▶ [What needs to be done] Write the records out once more, so that nothing differs from the original.

(Saved entries)
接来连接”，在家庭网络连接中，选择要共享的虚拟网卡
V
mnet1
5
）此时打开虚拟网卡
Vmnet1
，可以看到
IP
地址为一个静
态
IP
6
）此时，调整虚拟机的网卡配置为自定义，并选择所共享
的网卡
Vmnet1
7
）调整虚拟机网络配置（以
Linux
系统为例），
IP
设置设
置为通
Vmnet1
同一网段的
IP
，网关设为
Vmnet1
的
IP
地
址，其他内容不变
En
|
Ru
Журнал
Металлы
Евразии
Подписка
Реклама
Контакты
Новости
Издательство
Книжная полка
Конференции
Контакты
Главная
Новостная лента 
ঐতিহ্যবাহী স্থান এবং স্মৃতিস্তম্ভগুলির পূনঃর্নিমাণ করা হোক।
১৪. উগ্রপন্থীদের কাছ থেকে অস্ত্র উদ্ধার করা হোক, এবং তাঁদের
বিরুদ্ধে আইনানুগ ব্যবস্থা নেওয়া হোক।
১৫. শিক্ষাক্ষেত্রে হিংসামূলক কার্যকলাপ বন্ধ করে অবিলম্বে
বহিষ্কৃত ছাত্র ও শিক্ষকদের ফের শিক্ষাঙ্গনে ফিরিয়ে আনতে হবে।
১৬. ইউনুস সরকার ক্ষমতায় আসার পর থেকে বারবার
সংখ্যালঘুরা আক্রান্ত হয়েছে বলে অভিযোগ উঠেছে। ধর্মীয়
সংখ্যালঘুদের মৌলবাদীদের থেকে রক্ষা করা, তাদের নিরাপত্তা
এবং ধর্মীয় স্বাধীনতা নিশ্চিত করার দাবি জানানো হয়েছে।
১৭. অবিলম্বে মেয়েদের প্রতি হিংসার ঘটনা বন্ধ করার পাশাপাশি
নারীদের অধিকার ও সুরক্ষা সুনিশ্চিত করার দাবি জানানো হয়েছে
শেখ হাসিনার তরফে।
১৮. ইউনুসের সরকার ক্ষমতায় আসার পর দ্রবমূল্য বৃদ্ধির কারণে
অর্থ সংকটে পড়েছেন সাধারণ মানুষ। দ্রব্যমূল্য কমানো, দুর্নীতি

▶ [Response]
接来连接”，在家庭网络连接中，选择要共享的虚拟网卡
V
mnet1
5
）此时打开虚拟网卡
Vmnet1
，可以看到
IP
地址为一个静
态
IP
6
）此时，调整虚拟机的网卡配置为自定义，并选择所共享
的网卡
Vmnet1
7
）调整虚拟机网络配置（以
Linux
系统为例），
IP
设置设
置为通
Vmnet1
同一网段的
IP
，网关设为
Vmnet1
的
IP
地
址，其他内容不变
En
|
Ru
Журнал
Металлы
Евразии
Подписка
Реклама
Контакты
Новости
Издательство
Книжная полка
Конференции
Контакты
Главная
Новостная лента 
ঐতিহ্যবাহী স্থান এবং স্মৃতিস্তম্ভগুলির পূনঃর্নিমাণ করা হোক।
১৪. উগ্রপন্থীদের কাছ থেকে অস্ত্র উদ্ধার করা হোক, এবং তাঁদের
বিরুদ্ধে আইনানুগ ব্যবস্থা নেওয়া হোক।
১৫. শিক্ষাক্ষেত্রে হিংসামূলক কার্যকলাপ বন্ধ করে অবিলম্বে
বহিষ্কৃত ছাত্র ও শিক্ষকদের ফের শিক্ষাঙ্গনে ফিরিয়ে আনতে হবে।
১৬. ইউনুস সরকার ক্ষমতায় আসার পর থেকে বারবার
সংখ্যালঘুরা আক্রান্ত হয়েছে বলে অভিযোগ উঠেছে। ধর্মীয়
সংখ্যালঘুদের মৌলবাদীদের থেকে রক্ষা করা, তাদের নিরাপত্তা
এবং ধর্মীয় স্বাধীনতা নিশ্চিত করার দাবি জানানো হয়েছে।
১৭. অবিলম্বে মেয়েদের প্রতি হিংসার ঘটনা বন্ধ করার পাশাপাশি
নারীদের অধিকার ও সুরক্ষা সুনিশ্চিত করার দাবি জানানো হয়েছে
শেখ হাসিনার তরফে।
১৮. ইউনুসের সরকার ক্ষমতায় আসার পর দ্রবমূল্য বৃদ্ধির কারণে
অর্থ সংকটে পড়েছেন সাধারণ মানুষ। দ্রব্যমূল্য কমানো, দুর্নীতি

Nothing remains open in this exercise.